У Негудбаева с машинами трудностей не возникало. Мы ехали.
Поздравить надо было, как я постепенно выяснил, председателя колхоза: он сегодня защитил диссертацию на степень кандидата сельхознаук.
Это был классический «маяк» – я еще классических не видел, – мне любопытно было взглянуть на миф воочию. Я был настроен скептически. Но я и не предполагал, насколько я не прав!.. Те же поля по сторонам, пустые и некрасивые… За машиной гналась стена пыли. В который раз защемило сердце, будто, отлетев от своей любви на несколько тысяч километров, я снова уезжал от нее, еще дальше километров на двадцать, еще невозвратней… Я удалялся теперь от почтамта, вдоль дороги скучно повторялись телефонные столбы – я так вчера и не услышал ее по этой проволоке: скрип, треск, нет дома, не туда попал… Мы свернули в поле и уперлись в забор. Отомкнув сплошные ворота, мы попали в огороженную жизнь: тут было зелено и прохладно. Журчал арык, над дорожкой, красно посыпанной битым кирпичом, на ажурной решеточке вился виноград, образуя нам тень. Перед правлением колхоза, под навесиком, на топчанах сидели темнои простолицые дехкане и пили свой кок-чай без лепешки – род чайханы-ожидальни. Они внимательно, но не пристально смотрели на нас, не отрываясь и как-то в то же время не разглядывая. Негудбаев спросил – нам показали куда.

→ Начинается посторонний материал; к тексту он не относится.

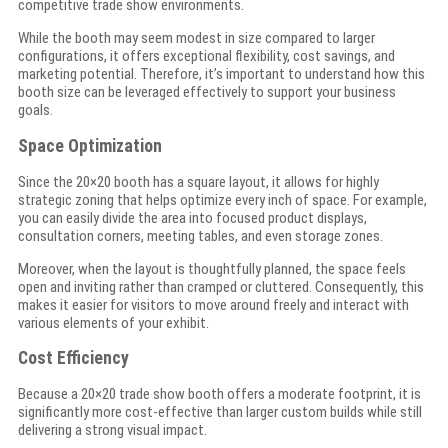
competitive trade show environments.
While the booth may seem modest in size compared to larger
configurations, it offers exceptional flexibility, cost savings, and
marketing potential. Therefore, it’s important to understand how this
booth size can be leveraged effectively to support your business
goals.
Space Optimization
Since the 20×20 booth has a square layout, it allows for highly
strategic zoning that helps optimize every inch of space. For example,
you can easily divide the area into focused product displays,
consultation corners, meeting tables, and even storage zones.
Moreover, when the layout is thoughtfully planned, the space feels
open and inviting rather than cramped or cluttered. Consequently, this
makes it easier for visitors to move around freely and interact with
various elements of your exhibit.
Cost Efficiency
Because a 20×20 trade show booth offers a moderate footprint, it is
significantly more cost-effective than larger custom builds while still
delivering a strong visual impact.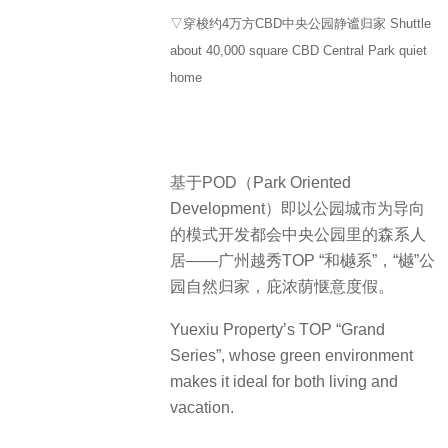
▽穿梭约4万方CBD中央公园静谧归家 Shuttle
about 40,000 square CBD Central Park quiet
home
基于POD（Park Oriented
Development）即以公园城市为导向
的模式开发都会中央公园里的森系人
居——广州越秀TOP “和樾系”，“樾”公
园自然归家，庇浓荫惬意度假。
Yuexiu Property’s TOP “Grand
Series”, whose green environment
makes it ideal for both living and
vacation.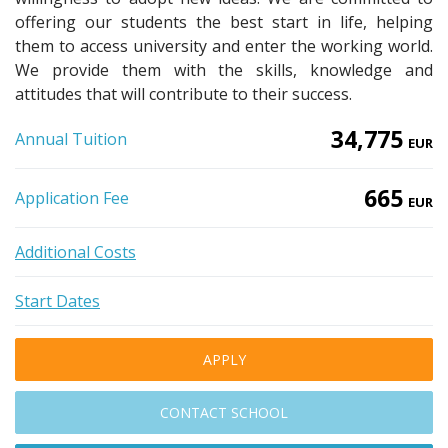
offering our students the best start in life, helping
them to access university and enter the working world.
We provide them with the skills, knowledge and
attitudes that will contribute to their success.
34,775
Annual Tuition
EUR
665
Application Fee
EUR
Additional Costs
Start Dates
APPLY
CONTACT SCHOOL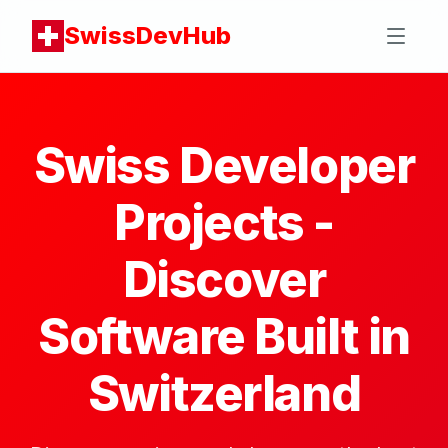
SwissDevHub
Swiss Developer
Projects -
Discover
Software Built in
Switzerland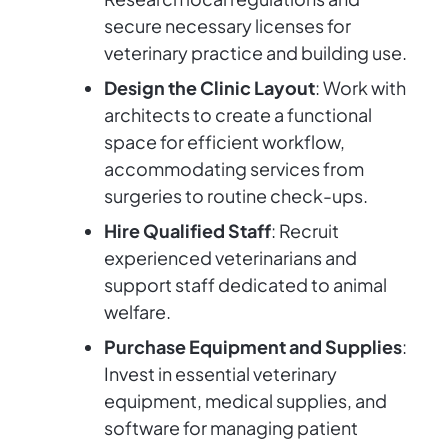
secure necessary licenses for
veterinary practice and building use.
Design the Clinic Layout
: Work with
architects to create a functional
space for efficient workflow,
accommodating services from
surgeries to routine check-ups.
Hire Qualified Staff
: Recruit
experienced veterinarians and
support staff dedicated to animal
welfare.
Purchase Equipment and Supplies
:
Invest in essential veterinary
equipment, medical supplies, and
software for managing patient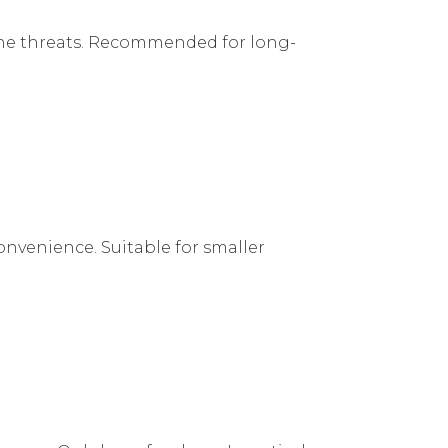
nline threats. Recommended for long-
onvenience. Suitable for smaller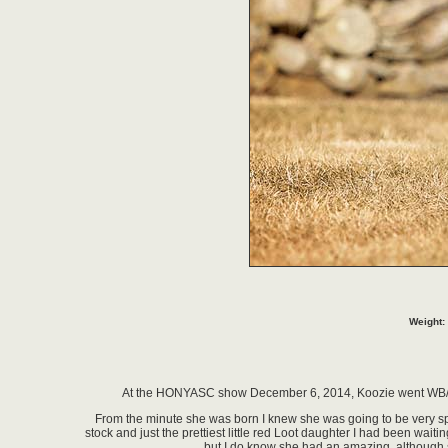
Weight:
At the HONYASC show December 6, 2014, Koozie went WB/BOW 
From the minute she was born I knew she was going to be very spec
stock and just the prettiest little red Loot daughter I had been wai
but I do know she had an amazing, although sho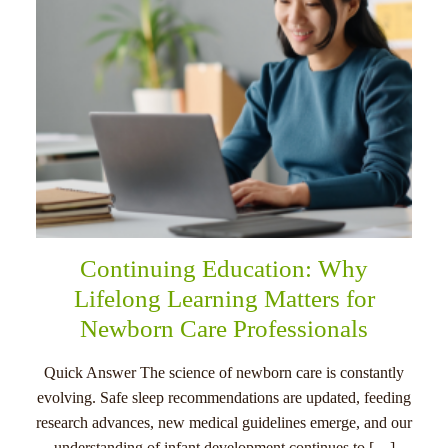
Continuing Education: Why
Lifelong Learning Matters for
Newborn Care Professionals
Quick Answer The science of newborn care is constantly
evolving. Safe sleep recommendations are updated, feeding
research advances, new medical guidelines emerge, and our
understanding of infant development continues to […]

Это здание мне не удавалось истолковать… Оно начиналось как бы служебным помещением, конторой, дежурностью и бедностью обстановки; потом становилось как бы отдельными кабинетиками, с канцелярской обстановкой возрастающей ценности хранения, – и вдруг вы оказывались в пышной домашней обстановке, в каком-то еще более внутреннем и более фруктовом дворе, среди ковров и трав, под сенью застекленных и распахнутых настежь террас, где солнышко, проходя сквозь фильтры листвы, преломившись в плоскостях террасных надраенных стеклышек, нисходило уже свеженьким и прохладным, для подчеркивания чистоты, надраенности и отскобленности всего этого постепенно и плавно возросшего, начиная с убогой конторы: полов, перешедших в паркеты, и окон, развившихся в витражи, радиоточек, увеличившихся до цветных телевизоров, и марлевых занавесочек, эволюционировавших в знаменитое искусство ковроткачества.

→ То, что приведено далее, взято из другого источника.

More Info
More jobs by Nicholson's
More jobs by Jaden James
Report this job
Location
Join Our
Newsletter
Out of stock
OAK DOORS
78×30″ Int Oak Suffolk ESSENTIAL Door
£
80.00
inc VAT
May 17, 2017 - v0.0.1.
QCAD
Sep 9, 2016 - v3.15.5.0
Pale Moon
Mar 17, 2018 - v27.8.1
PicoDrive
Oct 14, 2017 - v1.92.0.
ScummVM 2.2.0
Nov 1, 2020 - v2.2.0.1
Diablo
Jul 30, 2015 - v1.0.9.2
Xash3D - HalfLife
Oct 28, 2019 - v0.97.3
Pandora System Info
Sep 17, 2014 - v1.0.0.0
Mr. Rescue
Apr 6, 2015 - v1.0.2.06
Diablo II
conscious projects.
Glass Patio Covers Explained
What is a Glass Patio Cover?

Нас не ждали. Высокий полный человек торопливо поднялся от доски с нардами, от маленького и худенького своего партнера, замершего в этот миг во времени, – поднялся к нам и смутился. Был он бос, в галифе, из-под майки стекали белые пухлые плечи. Они обрадовались с Негудбаевым друг другу, и мы были представлены. Некий микроскопический кивок нашего хозяина пробудил во времени его партнера в нарды, и тот тоже был представлен как секретарь ячейки. Торопливо и скромно подав нам сухую, нежмущую ладошку, он исчез.
Мы стояли на открытой террасе, лицом в сад, имея справа и слева еще по большой террасе-комнате. Мы стояли около правой, левая была вдали, как бы на вытянутой руке.

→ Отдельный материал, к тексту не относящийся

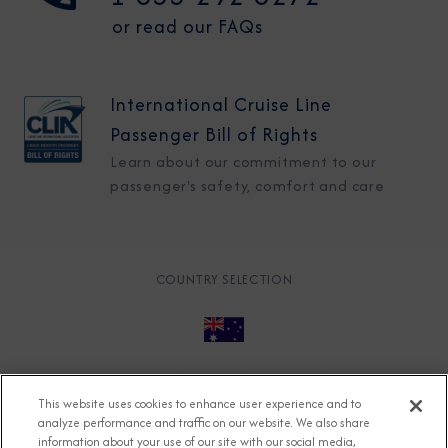
or read our FAQs
International Cruise Line
Passenger Bill of Rights
Learn about our commitment to our
passenger's safety, comfort and care
COUNTRY SELECTION
© 2026 Azamara
About
Careers
Charter
This website uses cookies to enhance user experience and to
Accessible Cruising
Contact
Cookie Policy
analyze performance and traffic on our website. We also share
information about your use of our site with our social media,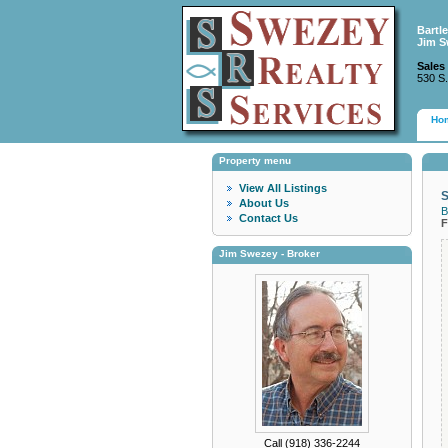
Bartl
Jim S
Sales
530 S.
Ho
Property menu
View All Listings
S
About Us
B
Contact Us
F
Jim Swezey - Broker
Call (918) 336-2244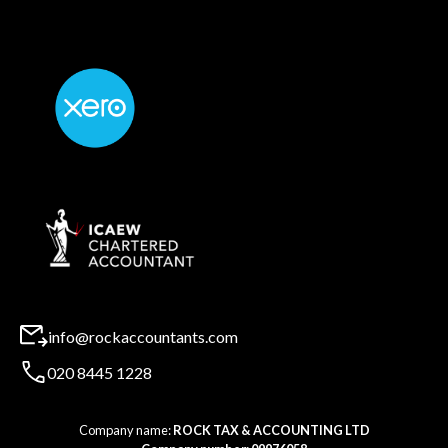
info@rockaccountants.com
020 8445 1228
Company name:
ROCK TAX & ACCOUNTING LTD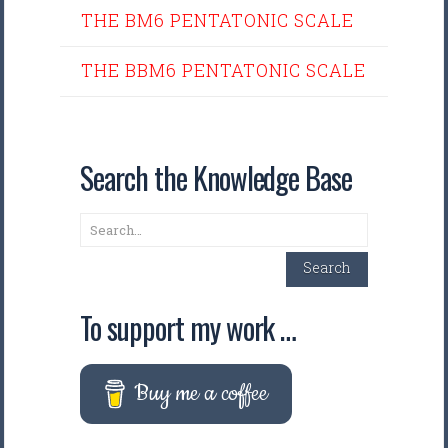
THE BM6 PENTATONIC SCALE
THE BBM6 PENTATONIC SCALE
Search the Knowledge Base
Search
Search
To support my work …
Buy me a coffee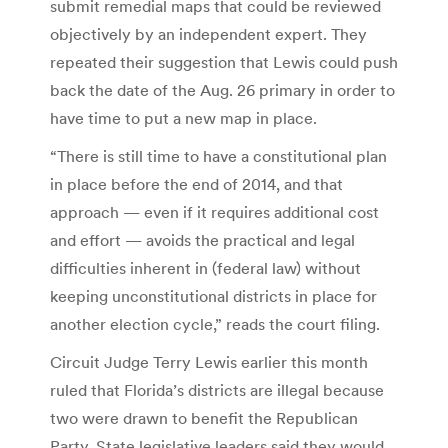
submit remedial maps that could be reviewed
objectively by an independent expert. They
repeated their suggestion that Lewis could push
back the date of the Aug. 26 primary in order to
have time to put a new map in place.
“There is still time to have a constitutional plan
in place before the end of 2014, and that
approach — even if it requires additional cost
and effort — avoids the practical and legal
difficulties inherent in (federal law) without
keeping unconstitutional districts in place for
another election cycle,” reads the court filing.
Circuit Judge Terry Lewis earlier this month
ruled that Florida’s districts are illegal because
two were drawn to benefit the Republican
Party. State legislative leaders said they would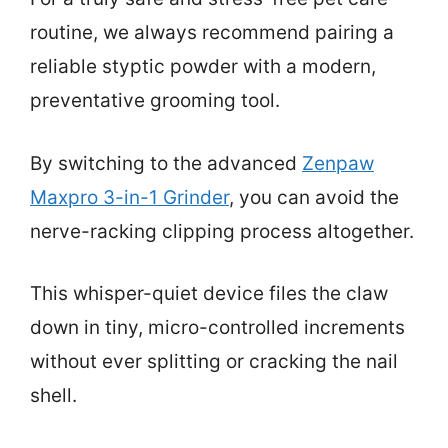
routine, we always recommend pairing a
reliable styptic powder with a modern,
preventative grooming tool.
By switching to the advanced
Zenpaw
Maxpro 3-in-1 Grinder
, you can avoid the
nerve-racking clipping process altogether.
This whisper-quiet device files the claw
down in tiny, micro-controlled increments
without ever splitting or cracking the nail
shell.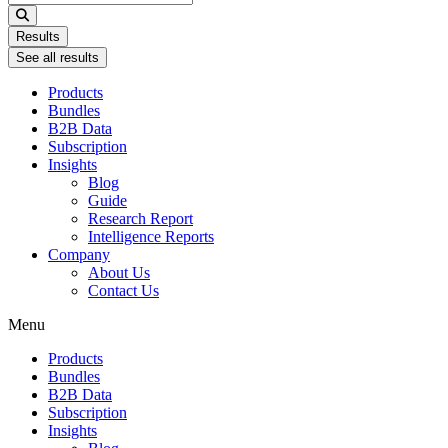
...
Results
See all results
Products
Bundles
B2B Data
Subscription
Insights
Blog
Guide
Research Report
Intelligence Reports
Company
About Us
Contact Us
Menu
Products
Bundles
B2B Data
Subscription
Insights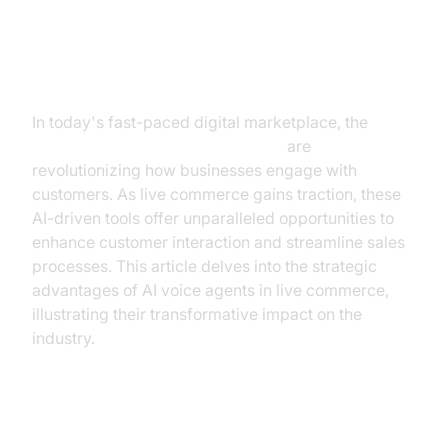
The Rise of AI Voice Agents in
Live Commerce
In today's fast-paced digital marketplace, the
best
AI voice agents for live commerce
are
revolutionizing how businesses engage with
customers. As live commerce gains traction, these
AI-driven tools offer unparalleled opportunities to
enhance customer interaction and streamline sales
processes. This article delves into the strategic
advantages of AI voice agents in live commerce,
illustrating their transformative impact on the
industry.
Understanding AI Voice Agents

Там сидели в кружок женщины на таком расстоянии, что нельзя было отличить старую от молодой. Насколько можно было судить, наше появление было ими никак не отмечено, и тем не менее хозяин тут же проводил нас – три ступеньки вверх – на правую, «мужскую», террасу, и двери за нами закрылись. Оставив туфли у ступенек, неуверенно ступая по толстому ковру, я оказался в той обстановке, где не было места обуви и женщинам…
Пока я приобщал сервант к телевизору, а ковры и пуфики к четырем красным пятиконечным крупным звездам, старательно и самодеятельно нарисованным в углах потолка, – хозяин обулся в носки и надел подходящий к галифе френч «Утро нашей Родины». Я представил его себе выходящим ранним утром, с образцовым восходом на фоне, на хлопковые его нивы – он вписывался, он сошел с картины, тот самый, у нас уже забытый, образец формы руководителя, сохранившийся в Азии, на всякий случай, до сегодняшнего дня. Господи! ведь всякий пейзаж – существует! – даже такой, в который я и не верил никогда, что он есть, который представлялся мне фантастическим уже в силу убожества художественного воображения живописца, – так этот пейзаж тем более есть: вот он, – природа предусмотрела все, любой прообраз…
И пейзаж его лица напоминал то некрасивое, но полезное, много рожавшее поле. Лицо его было отечно, бледно, изрыто, устало. Он был раздражен усталостью: к сегодняшнему дню наука была наконец пройдена. С наукой было покончено, начиналась степень кандидата – и это еще не отступившее напряжение, но и не подвластное уже расслабление, эта одновременность усталости лежала в ямках его изрытого лица тенями власти и раздражительности. Все это, однако, можно было лишь заподозрить, но не доказать: по европейским нормам он держался прекрасно и любезно, по восточным – был вне себя, возможно.
Ему, как говорится, только нас сегодня не хватало. И если с Негудбаевым у него еще были тайные для меня, за языковым барьером, темы, то я был не годен для употребления, и он не мог примирить мой вид с моим мандатом – он не верил, он был умный человек.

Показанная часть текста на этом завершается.